> [EXERCISE REQUIREMENTS] From the entries below, extract each line that contains the string "mutations", matching its letter case exactly.

[Plain-text document sources]

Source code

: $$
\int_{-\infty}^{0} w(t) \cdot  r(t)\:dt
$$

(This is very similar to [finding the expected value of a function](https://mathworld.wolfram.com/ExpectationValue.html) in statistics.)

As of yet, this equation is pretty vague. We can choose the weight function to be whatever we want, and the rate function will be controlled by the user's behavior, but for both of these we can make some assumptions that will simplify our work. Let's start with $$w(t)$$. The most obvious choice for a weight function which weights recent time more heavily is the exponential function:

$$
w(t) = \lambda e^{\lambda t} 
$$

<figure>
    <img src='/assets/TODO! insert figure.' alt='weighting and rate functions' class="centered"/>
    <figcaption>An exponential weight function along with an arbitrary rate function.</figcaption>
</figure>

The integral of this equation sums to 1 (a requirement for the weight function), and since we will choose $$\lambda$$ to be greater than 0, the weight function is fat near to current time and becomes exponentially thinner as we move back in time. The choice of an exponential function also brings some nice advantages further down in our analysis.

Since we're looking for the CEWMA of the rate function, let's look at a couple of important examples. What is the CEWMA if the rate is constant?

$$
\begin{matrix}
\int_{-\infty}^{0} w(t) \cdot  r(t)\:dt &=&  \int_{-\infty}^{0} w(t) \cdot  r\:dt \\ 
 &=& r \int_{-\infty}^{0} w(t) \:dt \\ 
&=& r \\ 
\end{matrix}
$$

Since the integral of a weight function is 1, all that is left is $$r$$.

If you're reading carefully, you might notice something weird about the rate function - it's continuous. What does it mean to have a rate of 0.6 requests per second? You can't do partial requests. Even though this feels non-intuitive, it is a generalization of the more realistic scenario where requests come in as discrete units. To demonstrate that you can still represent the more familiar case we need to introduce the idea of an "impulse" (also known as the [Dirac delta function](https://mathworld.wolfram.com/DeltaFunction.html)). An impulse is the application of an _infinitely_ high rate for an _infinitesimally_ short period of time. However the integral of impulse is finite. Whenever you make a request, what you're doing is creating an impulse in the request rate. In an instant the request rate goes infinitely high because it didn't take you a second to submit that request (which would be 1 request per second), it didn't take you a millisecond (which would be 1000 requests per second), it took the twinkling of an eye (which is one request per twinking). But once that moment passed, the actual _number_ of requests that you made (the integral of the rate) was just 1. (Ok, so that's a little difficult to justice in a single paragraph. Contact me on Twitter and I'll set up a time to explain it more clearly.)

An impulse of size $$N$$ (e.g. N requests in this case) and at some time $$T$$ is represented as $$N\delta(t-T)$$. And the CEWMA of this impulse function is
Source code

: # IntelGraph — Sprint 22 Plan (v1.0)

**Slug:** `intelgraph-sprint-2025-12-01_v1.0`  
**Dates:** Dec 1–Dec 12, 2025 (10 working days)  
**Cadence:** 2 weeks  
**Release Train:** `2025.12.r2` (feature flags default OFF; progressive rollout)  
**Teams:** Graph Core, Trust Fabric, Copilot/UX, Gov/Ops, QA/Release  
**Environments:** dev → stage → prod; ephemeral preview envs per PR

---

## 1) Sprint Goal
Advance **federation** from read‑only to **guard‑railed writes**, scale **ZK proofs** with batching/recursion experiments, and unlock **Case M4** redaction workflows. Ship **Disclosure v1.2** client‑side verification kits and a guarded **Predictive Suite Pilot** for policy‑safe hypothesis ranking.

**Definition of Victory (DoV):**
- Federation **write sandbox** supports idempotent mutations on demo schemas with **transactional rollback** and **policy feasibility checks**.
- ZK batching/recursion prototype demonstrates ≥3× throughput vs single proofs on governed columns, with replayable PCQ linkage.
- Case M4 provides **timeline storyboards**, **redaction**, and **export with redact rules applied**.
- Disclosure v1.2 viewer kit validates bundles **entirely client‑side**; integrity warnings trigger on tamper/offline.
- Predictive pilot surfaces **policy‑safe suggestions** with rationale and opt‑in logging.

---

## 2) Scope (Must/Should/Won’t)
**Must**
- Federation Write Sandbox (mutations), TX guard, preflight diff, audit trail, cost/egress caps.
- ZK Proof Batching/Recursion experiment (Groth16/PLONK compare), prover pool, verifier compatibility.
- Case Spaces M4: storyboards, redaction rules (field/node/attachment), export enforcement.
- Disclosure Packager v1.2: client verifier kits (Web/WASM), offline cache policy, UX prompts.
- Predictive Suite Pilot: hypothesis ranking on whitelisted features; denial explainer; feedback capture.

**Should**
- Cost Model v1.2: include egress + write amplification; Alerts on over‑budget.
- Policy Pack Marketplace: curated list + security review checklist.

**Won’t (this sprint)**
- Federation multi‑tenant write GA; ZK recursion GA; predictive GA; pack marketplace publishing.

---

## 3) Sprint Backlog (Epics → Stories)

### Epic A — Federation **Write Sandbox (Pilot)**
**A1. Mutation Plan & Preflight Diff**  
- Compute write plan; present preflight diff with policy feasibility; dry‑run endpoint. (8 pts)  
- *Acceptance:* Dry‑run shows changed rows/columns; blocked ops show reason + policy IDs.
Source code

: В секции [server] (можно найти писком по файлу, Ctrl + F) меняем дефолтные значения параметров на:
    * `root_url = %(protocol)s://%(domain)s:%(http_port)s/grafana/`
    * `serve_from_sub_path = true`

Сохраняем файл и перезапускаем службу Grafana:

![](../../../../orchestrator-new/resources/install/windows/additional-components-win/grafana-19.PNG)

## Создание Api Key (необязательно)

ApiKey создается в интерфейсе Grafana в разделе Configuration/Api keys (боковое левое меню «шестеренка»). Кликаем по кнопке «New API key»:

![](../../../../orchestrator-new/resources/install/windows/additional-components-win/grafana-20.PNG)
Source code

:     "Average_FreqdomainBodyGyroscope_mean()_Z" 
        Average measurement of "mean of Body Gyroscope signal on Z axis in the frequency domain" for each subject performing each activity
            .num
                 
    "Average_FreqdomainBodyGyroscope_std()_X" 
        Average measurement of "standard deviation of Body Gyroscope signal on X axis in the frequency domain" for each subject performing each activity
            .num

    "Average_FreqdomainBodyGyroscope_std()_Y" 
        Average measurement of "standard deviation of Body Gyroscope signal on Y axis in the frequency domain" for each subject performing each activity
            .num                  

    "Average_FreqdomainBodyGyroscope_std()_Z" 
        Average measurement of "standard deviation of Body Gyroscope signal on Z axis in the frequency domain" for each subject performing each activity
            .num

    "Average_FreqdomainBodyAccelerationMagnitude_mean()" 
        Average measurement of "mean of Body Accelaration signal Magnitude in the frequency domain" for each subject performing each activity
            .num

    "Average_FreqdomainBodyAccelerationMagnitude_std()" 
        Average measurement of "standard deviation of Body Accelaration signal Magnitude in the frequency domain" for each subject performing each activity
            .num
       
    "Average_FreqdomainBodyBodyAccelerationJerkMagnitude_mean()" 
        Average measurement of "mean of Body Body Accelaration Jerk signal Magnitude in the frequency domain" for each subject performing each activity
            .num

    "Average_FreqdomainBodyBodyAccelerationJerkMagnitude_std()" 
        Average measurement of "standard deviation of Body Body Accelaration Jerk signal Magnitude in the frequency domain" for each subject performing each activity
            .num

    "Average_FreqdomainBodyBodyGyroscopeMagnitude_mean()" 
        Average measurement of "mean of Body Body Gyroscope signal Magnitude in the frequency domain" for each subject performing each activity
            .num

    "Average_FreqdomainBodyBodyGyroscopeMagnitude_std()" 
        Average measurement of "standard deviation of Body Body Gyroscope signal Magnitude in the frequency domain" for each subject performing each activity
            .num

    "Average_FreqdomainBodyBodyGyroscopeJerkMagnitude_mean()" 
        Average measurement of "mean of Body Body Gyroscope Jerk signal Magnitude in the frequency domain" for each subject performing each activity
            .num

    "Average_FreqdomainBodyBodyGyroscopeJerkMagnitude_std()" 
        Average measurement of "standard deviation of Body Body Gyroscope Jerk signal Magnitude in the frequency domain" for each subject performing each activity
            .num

> [RESPONSE BOX]
- Federation **write sandbox** supports idempotent mutations on demo schemas with **transactional rollback** and **policy feasibility checks**.
- Federation Write Sandbox (mutations), TX guard, preflight diff, audit trail, cost/egress caps.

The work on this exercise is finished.